Seleccionó para pintar los temas más duros, que parecían no interesar a nadie más que a él. Cuando estaba en la Academia, salía los domingos a pintar paisajes, y un día, volviendo de los cerros de Mendoza, encontró un zorro que estaba como momificado. Habían quedado los huesos con la piel seca, parecía de bronce. A Carlos Alonso le encantó. Lo llevó al taller y lo pintó. Lo trataron de loco. Tenía un compañero a quien la poliomielitis había dejado contrahecho. Tenía el cuerpo proporcionalmente más chico que la cabeza. Carlos Alonso lo retrató en un óleo. Lo trataron de despiadado. Para él era una manera de acercarse a lo amado.

Cuando regresó al país, en lugar de pavonearse en las galerías artísticas de la metrópoli, decidió radicarse durante un año en Santiago del Estero, quería ver de cerca las consecuencias de la miseria de una sociedad injusta, para poner su arte al servicio de las ideas que permitieran una transformación profunda de esa realidad: “Creo que un artista tiene un grado de responsabilidad con la comunidad a la que pertenece. Elegí reflejar lo que pasaba en situaciones de emergencia, en situaciones de pobreza, en situaciones que no correspondían a la capacidad, la posibilidad, la imagen o el deseo que uno tenía de su propio país”.

Una de las tantas obras reconocidas de Alonso

Este pintor de 93 años tiene el curioso mérito de mantener intactas sus convicciones, no haber flaqueado ni aun después de recibir los más duros reveses. El 30 de julio de 1977, su hija Paloma fue secuestrada y desaparecida por un comando militar. Era maestra jardinera y alfabetizadora por la Campaña de Reactivación de la Educación de Adultos para la Reconstrucción (Crear).
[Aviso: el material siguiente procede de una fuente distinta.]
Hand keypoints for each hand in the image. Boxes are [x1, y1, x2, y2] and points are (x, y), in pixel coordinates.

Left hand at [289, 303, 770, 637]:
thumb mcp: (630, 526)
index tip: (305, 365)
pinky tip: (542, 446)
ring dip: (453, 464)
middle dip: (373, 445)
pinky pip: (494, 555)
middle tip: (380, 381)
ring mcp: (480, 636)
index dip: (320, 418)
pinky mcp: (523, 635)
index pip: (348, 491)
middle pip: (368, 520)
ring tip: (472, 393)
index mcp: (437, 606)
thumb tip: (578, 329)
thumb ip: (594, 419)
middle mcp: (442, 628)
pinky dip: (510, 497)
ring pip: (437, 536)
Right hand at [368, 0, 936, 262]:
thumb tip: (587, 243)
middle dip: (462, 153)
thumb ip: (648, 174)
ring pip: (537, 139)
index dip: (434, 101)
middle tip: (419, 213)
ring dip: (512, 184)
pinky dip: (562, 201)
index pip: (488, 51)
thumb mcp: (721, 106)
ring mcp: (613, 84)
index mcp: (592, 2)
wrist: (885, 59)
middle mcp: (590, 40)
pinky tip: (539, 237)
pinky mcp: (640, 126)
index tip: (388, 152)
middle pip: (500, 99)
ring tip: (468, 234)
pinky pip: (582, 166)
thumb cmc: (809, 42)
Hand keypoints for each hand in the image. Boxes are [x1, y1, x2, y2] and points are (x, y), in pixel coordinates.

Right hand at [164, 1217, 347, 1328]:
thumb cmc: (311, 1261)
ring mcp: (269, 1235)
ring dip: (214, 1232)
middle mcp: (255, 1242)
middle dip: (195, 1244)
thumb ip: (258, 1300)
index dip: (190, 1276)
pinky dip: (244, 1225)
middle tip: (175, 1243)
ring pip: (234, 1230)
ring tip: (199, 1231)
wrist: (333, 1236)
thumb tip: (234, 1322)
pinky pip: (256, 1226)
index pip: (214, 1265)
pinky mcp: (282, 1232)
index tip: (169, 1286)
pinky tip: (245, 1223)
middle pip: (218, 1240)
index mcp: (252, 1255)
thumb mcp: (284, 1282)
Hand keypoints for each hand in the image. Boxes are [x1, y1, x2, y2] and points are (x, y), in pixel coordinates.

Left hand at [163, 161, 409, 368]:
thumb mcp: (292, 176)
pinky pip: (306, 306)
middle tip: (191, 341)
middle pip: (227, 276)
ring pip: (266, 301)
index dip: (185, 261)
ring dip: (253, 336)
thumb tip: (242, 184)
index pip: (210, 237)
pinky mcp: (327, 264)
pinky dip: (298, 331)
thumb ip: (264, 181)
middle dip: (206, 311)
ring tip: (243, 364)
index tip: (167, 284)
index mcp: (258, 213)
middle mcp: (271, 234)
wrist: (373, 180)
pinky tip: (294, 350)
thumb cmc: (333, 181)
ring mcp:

Dijo Carlos Alonso sobre ella: “Heredamos de Paloma y su generación esa pasión cargada de ideales y valor para enfrentar la dura realidad del país”.

En la actualidad vive en Unquillo, Córdoba, al lado de la casa museo dedicada a Lino Enea Spilimbergo. Una vivienda sombreada por una muy tupida vegetación, en la que el silencio es apenas interrumpido por los ladridos de Barack, un perro mestizo con ínfulas de lobo. Buena parte de esa casa está ocupada por el taller en el que el maestro sigue buscando en el lienzo la emoción que termine de expresarlo.